What to work on =
Copy every line from the data below in which the string "Right" can be found.

START Source data

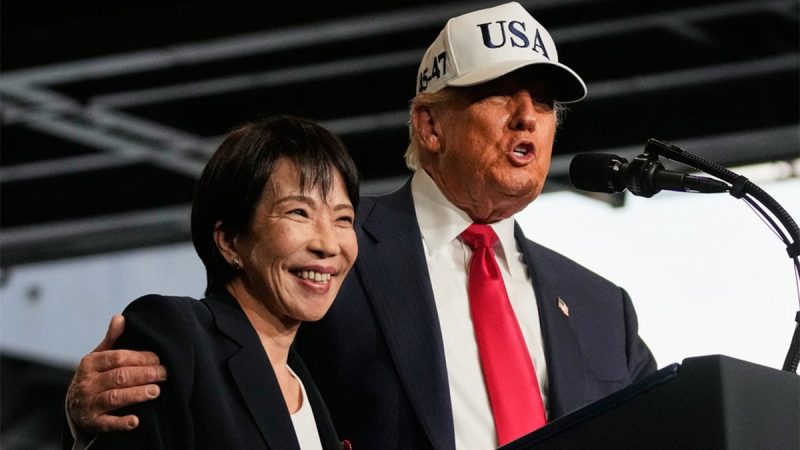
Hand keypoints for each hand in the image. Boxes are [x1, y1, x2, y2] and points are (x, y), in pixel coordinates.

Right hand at [67, 314, 166, 433]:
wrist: (75, 405)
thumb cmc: (95, 376)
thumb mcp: (98, 356)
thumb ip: (111, 339)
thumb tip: (120, 317)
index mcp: (90, 363)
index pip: (118, 358)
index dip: (141, 358)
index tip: (160, 358)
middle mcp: (87, 383)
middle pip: (120, 377)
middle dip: (145, 374)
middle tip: (165, 373)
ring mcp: (89, 404)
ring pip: (115, 398)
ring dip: (137, 394)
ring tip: (156, 391)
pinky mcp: (92, 423)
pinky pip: (107, 423)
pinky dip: (121, 423)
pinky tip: (136, 421)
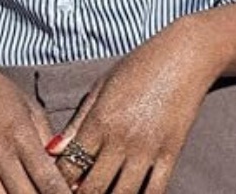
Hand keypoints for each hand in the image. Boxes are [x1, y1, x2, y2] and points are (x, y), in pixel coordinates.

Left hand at [46, 19, 216, 193]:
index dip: (61, 182)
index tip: (60, 185)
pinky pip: (154, 191)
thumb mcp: (102, 87)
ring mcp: (147, 148)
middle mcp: (121, 138)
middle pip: (93, 188)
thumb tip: (52, 150)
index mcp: (100, 119)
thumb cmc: (137, 66)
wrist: (183, 56)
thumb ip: (78, 121)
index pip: (70, 165)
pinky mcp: (170, 153)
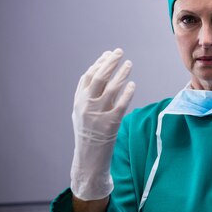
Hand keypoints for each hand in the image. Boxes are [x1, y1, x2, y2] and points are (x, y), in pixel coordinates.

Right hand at [70, 48, 135, 200]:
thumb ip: (91, 95)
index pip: (89, 76)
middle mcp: (86, 106)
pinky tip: (132, 84)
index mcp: (78, 101)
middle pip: (99, 78)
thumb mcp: (83, 113)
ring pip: (111, 88)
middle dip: (110, 62)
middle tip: (120, 52)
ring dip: (121, 74)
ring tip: (129, 64)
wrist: (88, 158)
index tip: (109, 53)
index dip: (99, 63)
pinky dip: (127, 92)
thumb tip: (104, 74)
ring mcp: (98, 114)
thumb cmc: (89, 133)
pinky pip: (121, 104)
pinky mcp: (110, 124)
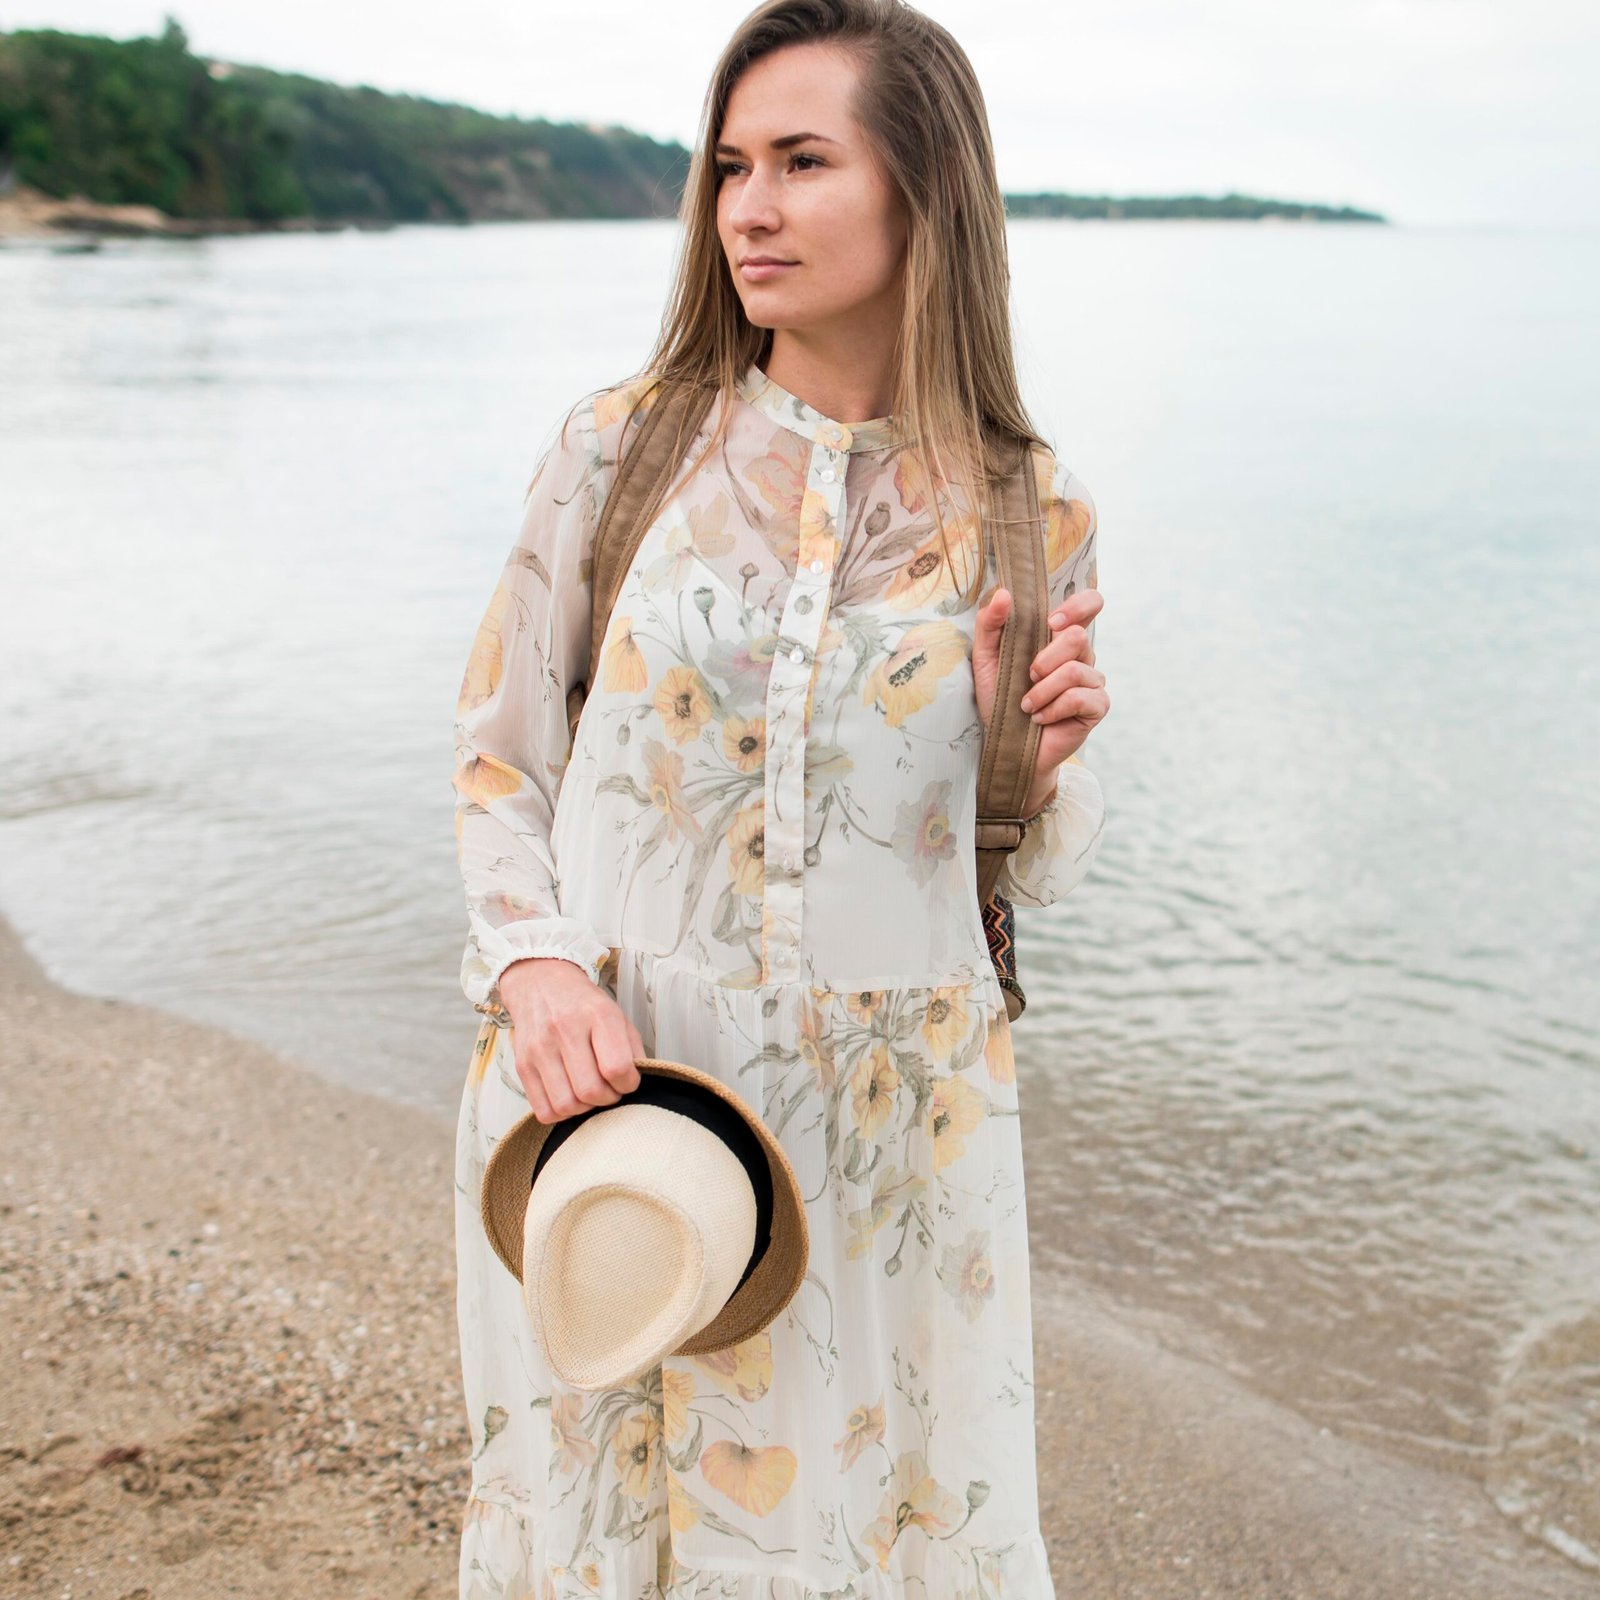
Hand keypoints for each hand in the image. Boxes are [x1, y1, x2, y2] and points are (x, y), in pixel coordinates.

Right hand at [498, 957, 644, 1122]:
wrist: (540, 984)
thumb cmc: (582, 1004)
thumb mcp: (617, 1015)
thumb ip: (632, 1049)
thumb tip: (636, 1083)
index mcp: (597, 1015)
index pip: (617, 1068)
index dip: (628, 1084)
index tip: (627, 1080)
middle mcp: (565, 1030)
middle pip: (590, 1090)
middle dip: (607, 1099)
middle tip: (609, 1089)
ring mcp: (540, 1048)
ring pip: (566, 1105)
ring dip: (584, 1108)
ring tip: (588, 1092)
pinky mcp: (522, 1065)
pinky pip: (544, 1110)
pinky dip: (561, 1112)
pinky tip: (568, 1095)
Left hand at [972, 586, 1108, 791]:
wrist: (1006, 746)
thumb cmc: (1000, 701)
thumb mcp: (986, 660)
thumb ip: (991, 624)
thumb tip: (1005, 593)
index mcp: (1059, 638)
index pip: (1090, 604)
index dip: (1078, 606)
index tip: (1051, 622)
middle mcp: (1081, 656)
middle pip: (1076, 636)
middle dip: (1044, 659)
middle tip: (1028, 677)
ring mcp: (1093, 681)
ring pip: (1075, 670)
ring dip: (1042, 691)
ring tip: (1027, 706)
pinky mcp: (1097, 706)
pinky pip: (1079, 697)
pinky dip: (1052, 709)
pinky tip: (1040, 719)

END Source data

Exercise output =
Right hand at [67, 314, 166, 433]:
Right hand at [70, 48, 135, 200]:
Right hand at [498, 957, 644, 1122]:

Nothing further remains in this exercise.